A metà del XX secolo, la maggior parte della popolazione delle Baleari parlava il catalano come lingua madre, mentre la conoscenza del castigliano avveniva essenzialmente attraverso la scuola, il consumo dei mezzi di comunicazione come la stampa, la radio e la televisione e, nel caso degli uomini, il servizio militare obbligatorio.

D’altra parte, le possibilità di interagire con ispanofoni “puri” erano rare, visto che il 91,1% della popolazione era infatti autoctona. La situazione demografica delle Isole Baleari iniziò a cambiare dopo il 1955 con l’arrivo di una massiccia immigrazione generata dal boom turistico. Nel ventennio tra il 1955 ed il 1975, a Maiorca arrivarono 82.657 ispanofoni, un numero enorme se si considera che la popolazione totale dell’isola nel 1975 era di 492.257 abitanti.

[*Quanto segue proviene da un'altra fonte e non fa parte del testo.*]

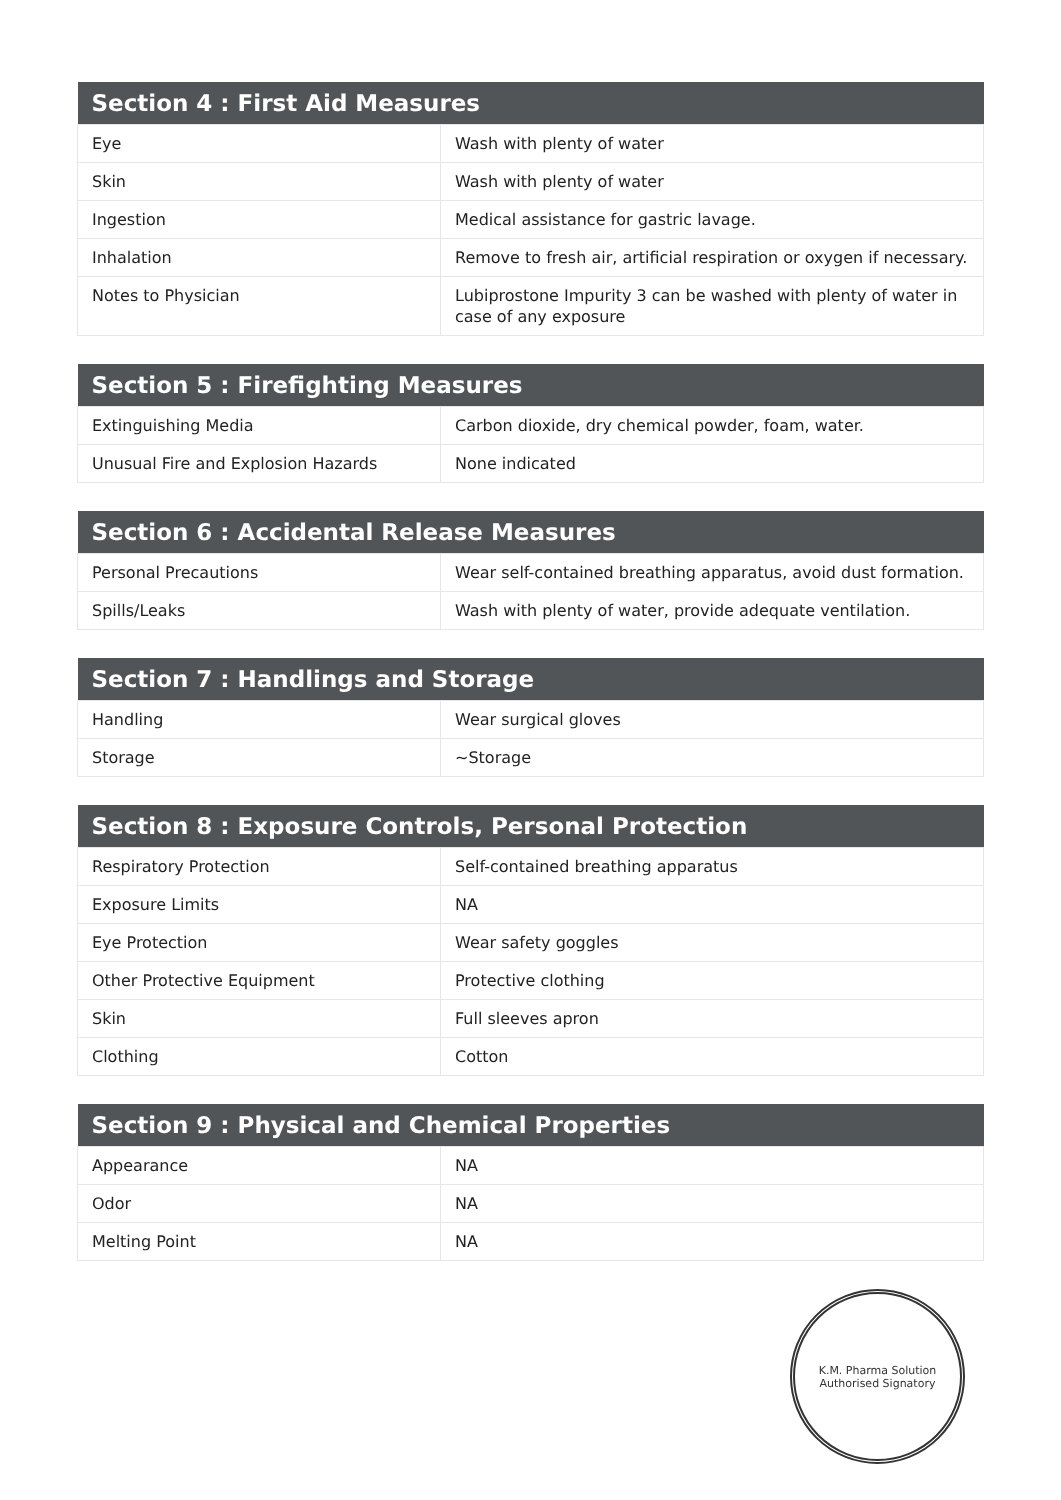| Section 4 : First Aid Measures | |
| --- | --- |
| Eye | Wash with plenty of water |
| Skin | Wash with plenty of water |
| Ingestion | Medical assistance for gastric lavage. |
| Inhalation | Remove to fresh air, artificial respiration or oxygen if necessary. |
| Notes to Physician | Lubiprostone Impurity 3 can be washed with plenty of water in case of any exposure |
| Section 5 : Firefighting Measures | |
| --- | --- |
| Extinguishing Media | Carbon dioxide, dry chemical powder, foam, water. |
| Unusual Fire and Explosion Hazards | None indicated |
| Section 6 : Accidental Release Measures | |
| --- | --- |
| Personal Precautions | Wear self-contained breathing apparatus, avoid dust formation. |
| Spills/Leaks | Wash with plenty of water, provide adequate ventilation. |
| Section 7 : Handlings and Storage | |
| --- | --- |
| Handling | Wear surgical gloves |
| Storage | ~Storage |
| Section 8 : Exposure Controls, Personal Protection | |
| --- | --- |
| Respiratory Protection | Self-contained breathing apparatus |
| Exposure Limits | NA |
| Eye Protection | Wear safety goggles |
| Other Protective Equipment | Protective clothing |
| Skin | Full sleeves apron |
| Clothing | Cotton |
| Section 9 : Physical and Chemical Properties | |
| --- | --- |
| Appearance | NA |
| Odor | NA |
| Melting Point | NA |
K.M. Pharma Solution
Authorised Signatory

L’arrivo massiccio del gruppo di lingua spagnola, insieme alla valutazione negativa del catalano favorita dalla situazione politica esistente, fece sì che il castigliano diventasse una presenza significativa come lingua di interazione sociale e che i catalani iniziassero ad usare lo spagnolo per rivolgersi a persone di origine straniera. Poiché il castigliano si affermò come lingua del commercio, del potere e delle opportunità, non era raro che le famiglie di lingua catalana facessero socializzare i propri figli in castigliano per offrire loro maggiori opportunità di avanzamento sociale.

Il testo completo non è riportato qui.